Ronald Zapar, president and CEO of Re-Quest, an Oracle partner based in Naperville, Ill., told CRN that IaaS was the piece that was missing from Oracle's cloud, and that nascent service will mainstream Oracle's entire cloud portfolio.

"It"s not some kind of epiphany that they were late to the game," Zapar said of Oracle's IaaS capabilities. "However, the idea of a transitional type architecture is really going to be interesting to a lot of customers, specifically Oracle customers, because of the platform."

Customers are all trying to figure out some cloud strategy, Zapar said, but they can't just forklift all their existing workloads at once.

Oracle's ability to offer the same technology as on-premise software, on-premise engineered systems, or as cloud services, is something no other vendor can reproduce.

"The messaging and vision and plan is great because nobody else will be able to do it," he said. "From a partner perspective, we've always made seismic jumps in revenue when it's disruptive like this."

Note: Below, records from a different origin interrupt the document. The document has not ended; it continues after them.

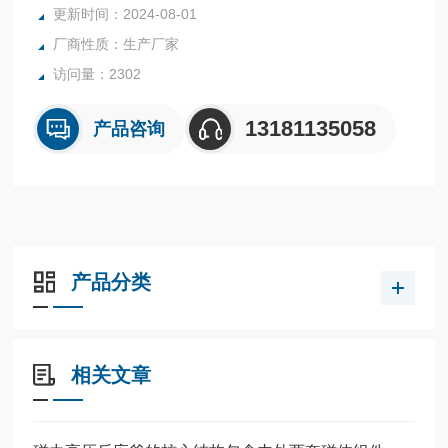
更新时间：2024-08-01
厂商性质：生产厂家
访问量：2302
13181135058
产品咨询
产品分类
相关文章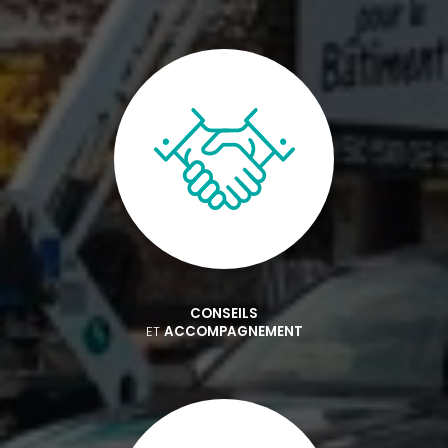
CONSEILS
ET
ACCOMPAGNEMENT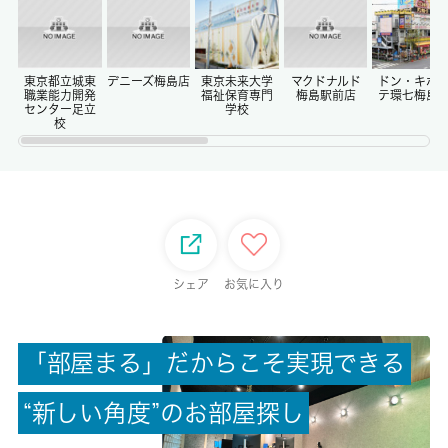
-
償却/敷引
-/-
東京都立城東
デニーズ梅島店
東京未来大学
マクドナルド
ドン・キホ
職業能力開発
福祉保育専門
梅島駅前店
テ環七梅島
センター足立
学校
校
権利金/雑費
-/-
総戸数
10戸
シェア
お気に入り
現状/入居可能日
空家/即時
「
部
屋
ま
る
」
だ
か
ら
こ
そ
実
現
で
き
る
駐車場/料金
空無/-
“
新
し
い
角
度
”
の
お
部
屋
探
し
保険加入/料金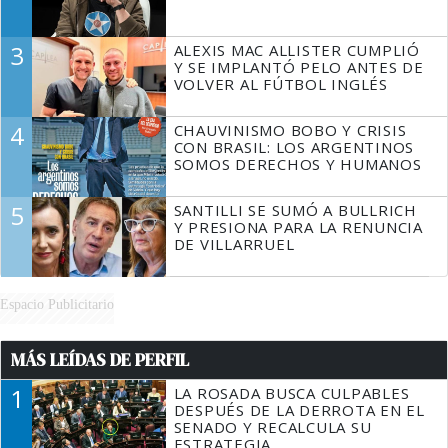
3
ALEXIS MAC ALLISTER CUMPLIÓ
Y SE IMPLANTÓ PELO ANTES DE
VOLVER AL FÚTBOL INGLÉS
4
CHAUVINISMO BOBO Y CRISIS
CON BRASIL: LOS ARGENTINOS
SOMOS DERECHOS Y HUMANOS
5
SANTILLI SE SUMÓ A BULLRICH
Y PRESIONA PARA LA RENUNCIA
DE VILLARRUEL
Espacio Publicitario
MÁS LEÍDAS DE PERFIL
1
LA ROSADA BUSCA CULPABLES
DESPUÉS DE LA DERROTA EN EL
SENADO Y RECALCULA SU
ESTRATEGIA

The greatest challenge for most customers is finding the resources they need to get to cloud. With a capable infrastructure component, partners can bring many more of them to the table, he said.

"If you think about a solution architecture, there have to be pieces that are not Oracle with all the development platforms out there, middleware solutions, application architectures," Zapar said. For that reason, IaaS "was the piece that was the barrier for making the leap in the past, and now it covers that."